The public warning, delivered on social media by Pentagon spokesman Sean Parnell, comes just months before thousands of Scouts are expected in West Virginia for National Jamboree, a once-every-four-years camping summit that relies on hundreds of National Guard and active-duty service members for medical, security and logistical support. A sudden loss of that support could jeopardize the youth gathering.

The organization has been in Defense Secretary Pete Hegseth’s crosshairs for years, ever since the group allowed girls to join and in 2024 said it would rebrand as Scouting America to project its inclusiveness. Hegseth is an avowed critic of diversity, equity and inclusion initiatives and has worked aggressively during his tenure atop the Pentagon to purge what he calls “woke” programs — and people — from the institution.
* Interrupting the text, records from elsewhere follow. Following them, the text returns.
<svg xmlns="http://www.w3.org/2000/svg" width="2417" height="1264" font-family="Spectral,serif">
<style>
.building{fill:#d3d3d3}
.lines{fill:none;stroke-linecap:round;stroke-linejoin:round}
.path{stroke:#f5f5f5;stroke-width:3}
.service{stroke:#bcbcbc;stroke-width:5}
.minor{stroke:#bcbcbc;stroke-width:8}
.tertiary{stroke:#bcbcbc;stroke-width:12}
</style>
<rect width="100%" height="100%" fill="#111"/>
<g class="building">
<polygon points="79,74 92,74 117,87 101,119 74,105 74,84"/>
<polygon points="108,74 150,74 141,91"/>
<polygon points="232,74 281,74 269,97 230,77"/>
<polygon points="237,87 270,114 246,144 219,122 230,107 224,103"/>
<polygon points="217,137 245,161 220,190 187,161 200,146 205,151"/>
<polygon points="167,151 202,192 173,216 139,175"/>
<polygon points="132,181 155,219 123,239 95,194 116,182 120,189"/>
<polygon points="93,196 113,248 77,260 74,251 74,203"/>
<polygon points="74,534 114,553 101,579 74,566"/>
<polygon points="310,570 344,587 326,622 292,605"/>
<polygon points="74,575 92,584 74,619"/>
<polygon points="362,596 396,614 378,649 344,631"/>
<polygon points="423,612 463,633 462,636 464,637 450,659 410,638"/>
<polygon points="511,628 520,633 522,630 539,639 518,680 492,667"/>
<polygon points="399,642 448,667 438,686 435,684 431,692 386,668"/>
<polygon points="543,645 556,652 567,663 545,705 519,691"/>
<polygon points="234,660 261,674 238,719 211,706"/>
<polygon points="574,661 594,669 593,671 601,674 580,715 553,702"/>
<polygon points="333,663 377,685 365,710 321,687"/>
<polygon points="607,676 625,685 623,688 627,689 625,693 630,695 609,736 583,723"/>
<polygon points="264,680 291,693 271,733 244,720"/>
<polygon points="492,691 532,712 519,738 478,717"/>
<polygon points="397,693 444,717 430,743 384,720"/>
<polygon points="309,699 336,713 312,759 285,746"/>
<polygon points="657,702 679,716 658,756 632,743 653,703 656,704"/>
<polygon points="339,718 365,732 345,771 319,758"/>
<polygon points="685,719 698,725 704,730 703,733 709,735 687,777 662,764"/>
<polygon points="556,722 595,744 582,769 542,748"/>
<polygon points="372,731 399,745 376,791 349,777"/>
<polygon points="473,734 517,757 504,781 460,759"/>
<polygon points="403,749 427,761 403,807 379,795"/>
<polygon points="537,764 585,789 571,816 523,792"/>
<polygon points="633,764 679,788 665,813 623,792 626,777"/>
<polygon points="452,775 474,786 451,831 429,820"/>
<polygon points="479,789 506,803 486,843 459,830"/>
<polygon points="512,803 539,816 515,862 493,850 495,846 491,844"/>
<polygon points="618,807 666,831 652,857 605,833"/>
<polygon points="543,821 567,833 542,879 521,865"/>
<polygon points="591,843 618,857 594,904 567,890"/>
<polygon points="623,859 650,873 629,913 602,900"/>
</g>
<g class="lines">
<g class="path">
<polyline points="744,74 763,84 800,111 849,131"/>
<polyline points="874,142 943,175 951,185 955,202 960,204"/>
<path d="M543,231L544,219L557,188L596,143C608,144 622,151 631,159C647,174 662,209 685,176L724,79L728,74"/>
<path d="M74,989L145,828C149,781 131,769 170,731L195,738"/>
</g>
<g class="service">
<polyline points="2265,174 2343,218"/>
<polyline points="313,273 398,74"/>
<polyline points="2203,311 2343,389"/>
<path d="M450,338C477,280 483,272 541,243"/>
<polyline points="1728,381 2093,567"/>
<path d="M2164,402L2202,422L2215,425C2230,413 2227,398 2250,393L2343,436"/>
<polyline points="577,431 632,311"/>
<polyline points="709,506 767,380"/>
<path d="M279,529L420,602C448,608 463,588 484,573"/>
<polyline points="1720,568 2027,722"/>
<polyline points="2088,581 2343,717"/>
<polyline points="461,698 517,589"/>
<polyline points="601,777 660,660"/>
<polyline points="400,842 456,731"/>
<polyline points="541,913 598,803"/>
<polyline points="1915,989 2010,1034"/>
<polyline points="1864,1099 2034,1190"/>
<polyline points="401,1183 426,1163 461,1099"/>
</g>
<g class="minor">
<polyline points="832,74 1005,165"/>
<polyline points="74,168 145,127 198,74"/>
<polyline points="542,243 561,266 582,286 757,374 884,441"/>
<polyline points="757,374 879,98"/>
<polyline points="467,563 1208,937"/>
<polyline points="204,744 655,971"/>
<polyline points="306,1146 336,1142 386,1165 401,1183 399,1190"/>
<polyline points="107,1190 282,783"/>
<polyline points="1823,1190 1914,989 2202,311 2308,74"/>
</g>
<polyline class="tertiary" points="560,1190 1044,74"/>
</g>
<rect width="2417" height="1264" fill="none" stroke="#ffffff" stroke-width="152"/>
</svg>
The Pentagon in recent days had begun finalizing plans to end all support for the Scouts, seeking input from the National Guard and the military’s active-duty components on the potential impact of such a move, said multiple people familiar with a draft memo detailing the plans.

If Scouting America does not comply with Hegseth’s demands, which have not been made public, the group could also lose its access to military facilities — which would have a disproportionate impact on military children who participate in Scouting troops at U.S. bases overseas, people familiar with the matter said. Like some others interviewed for this report, they spoke on the condition of anonymity to discuss the Pentagon’s deliberations.

In his post to social media, Parnell said that after a review of the organization, the Pentagon is near a final agreement whereby it would continue supporting the organization because Scouting America has “firmly committed to a return to core principles.”